Quasi-Static Mechanical Biomimetics Evaluation of Car Crash Dummy Skin.

Abstract

Accurate replication of soft tissue properties is essential for the development of car crash test dummy skin to ensure the precision of biomechanical injury data. However, the intricacy of multi-layer soft tissue poses challenges in standardizing the development and testing of dummy skin materials to emulate soft tissue properties. This study presents a comprehensive testing and analysis of the compressive mechanical properties of both single and multi-layered soft tissues and car crash dummy skin materials, aiming to enhance the biofidelity of dummy skin.

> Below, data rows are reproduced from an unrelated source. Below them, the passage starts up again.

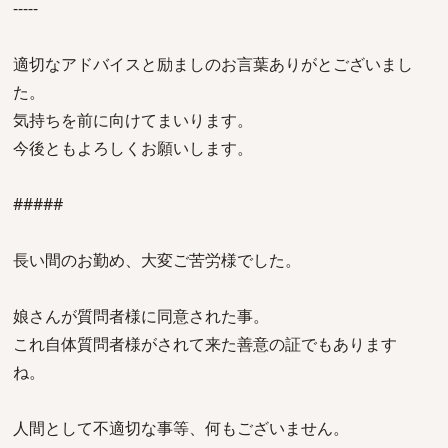
-----
適切なアドバイスと励ましのお言葉ありがとございまし
た。
気持ちを前に向けてまいります。
今後ともよろしくお願いします。
#####
長い間のお勤め、大変ご苦労様でした。
娘さんが質問者様に同意された事。
これ自体質問者様がされて来た善意の証でもあります
ね。
人間として不適切な事等、何もございません。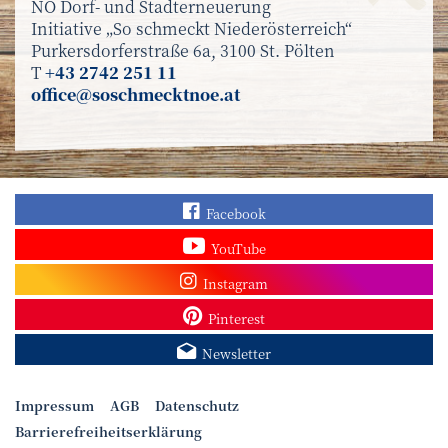
NÖ Dorf- und Stadterneuerung
Initiative „So schmeckt Niederösterreich“
Purkersdorferstraße 6a, 3100 St. Pölten
T
+43 2742 251 11
office@soschmecktnoe.at
Finden Sie „So schmec
Facebook
Sehen Sie mehr Video
YouTube
Besuchen Sie unser In
Instagram
Sieh dir unsere Pins a
Pinterest
Melden Sie sich zum N
Newsletter
Impressum
AGB
Datenschutz
Barrierefreiheitserklärung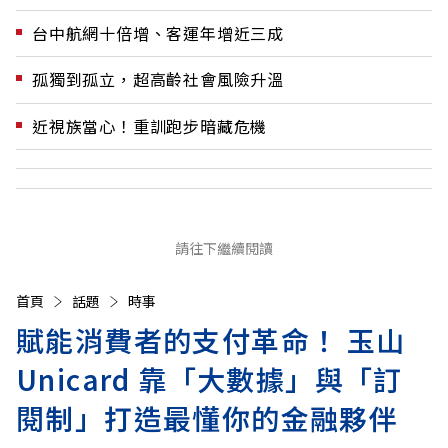
台中航網十倍增、客運年增近三成
孤獨到孤立，超高齡社會風險升溫
近視族當心！重訓跑步暗藏危機
請往下繼續閱讀
首頁
話題
時事
賦能消費者的支付革命！ 玉山
Unicard 靠「大數據」與「訂
閱制」打造最懂你的金融夥伴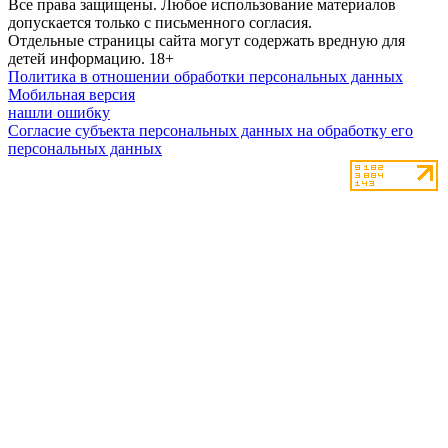
Все права защищены. Любое использование материалов
допускается только с письменного согласия.
Отдельные страницы сайта могут содержать вредную для
детей информацию.
18+
Политика в отношении обработки персональных данных
Мобильная версия
нашли ошибку
Согласие субъекта персональных данных на обработку его
персональных данных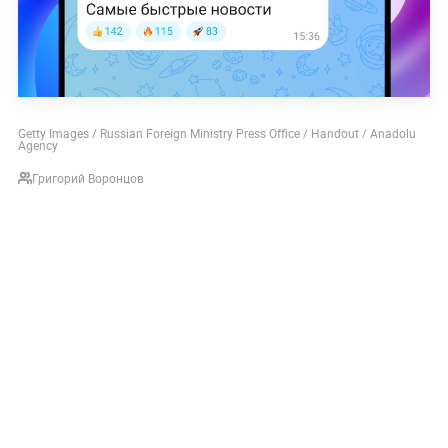
Getty Images / Russian Foreign Ministry Press Office / Handout / Anadolu
Agency
Григорий Воронцов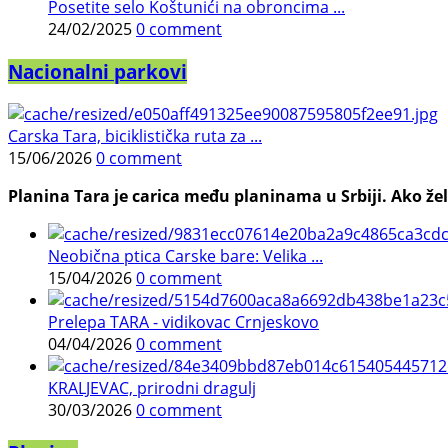
Posetite selo Koštunići na obroncima ...
24/02/2025
0 comment
Nacionalni parkovi
Carska Tara, biciklistička ruta za ...
15/06/2026
0 comment
Planina Tara je carica među planinama u Srbiji. Ako želi
Neobična ptica Carske bare: Velika ...
15/04/2026
0 comment
Prelepa TARA - vidikovac Crnjeskovo
04/04/2026
0 comment
KRALJEVAC, prirodni dragulj
30/03/2026
0 comment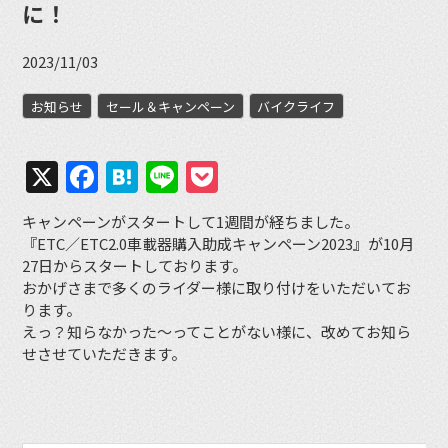
に！
2023/11/03
お知らせ
セール＆キャンペーン
バイクライフ
X
Facebook
Hatena
Line
Pocket
キャンペーンがスタートして1週間が経ちました。
『ETC／ETC2.0車載器購入助成キャンペーン2023』が10月
27日からスタートしております。
おかげさまで多くのライダー様に取り付けをいただいてお
ります。
えっ？知らなかった〜ってことがない様に、改めてお知ら
せさせていただきます。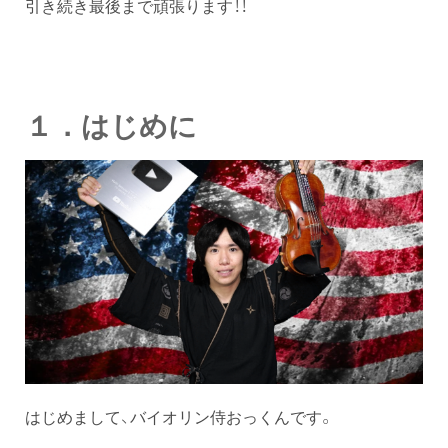
引き続き最後まで頑張ります！！
１．はじめに
はじめまして、バイオリン侍おっくんです。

We presented one-term Ogden hyperelastic models and generalized Maxwell viscoelastic models for single-layer and multi-layer soft tissues, as well as dummy skin materials. The comparative analysis results indicate that the existing dummy skin material fails to fully consider the strain-rate-dependent characteristic of soft tissue. Furthermore, dummy skin materials exhibited ~3 times shorter relaxation times and ~2-3 times lower stress decay rates compared to soft tissues, suggesting a less viscous nature. This study provides an accurate representation of the mechanics of soft tissue and dummy skin under quasi-static compressive loading. The findings are instrumental for the development of novel bionic skin materials or structures to more precisely replicate the biomechanical properties of soft tissues, thereby enhancing the accuracy and reliability of car crash test dummies.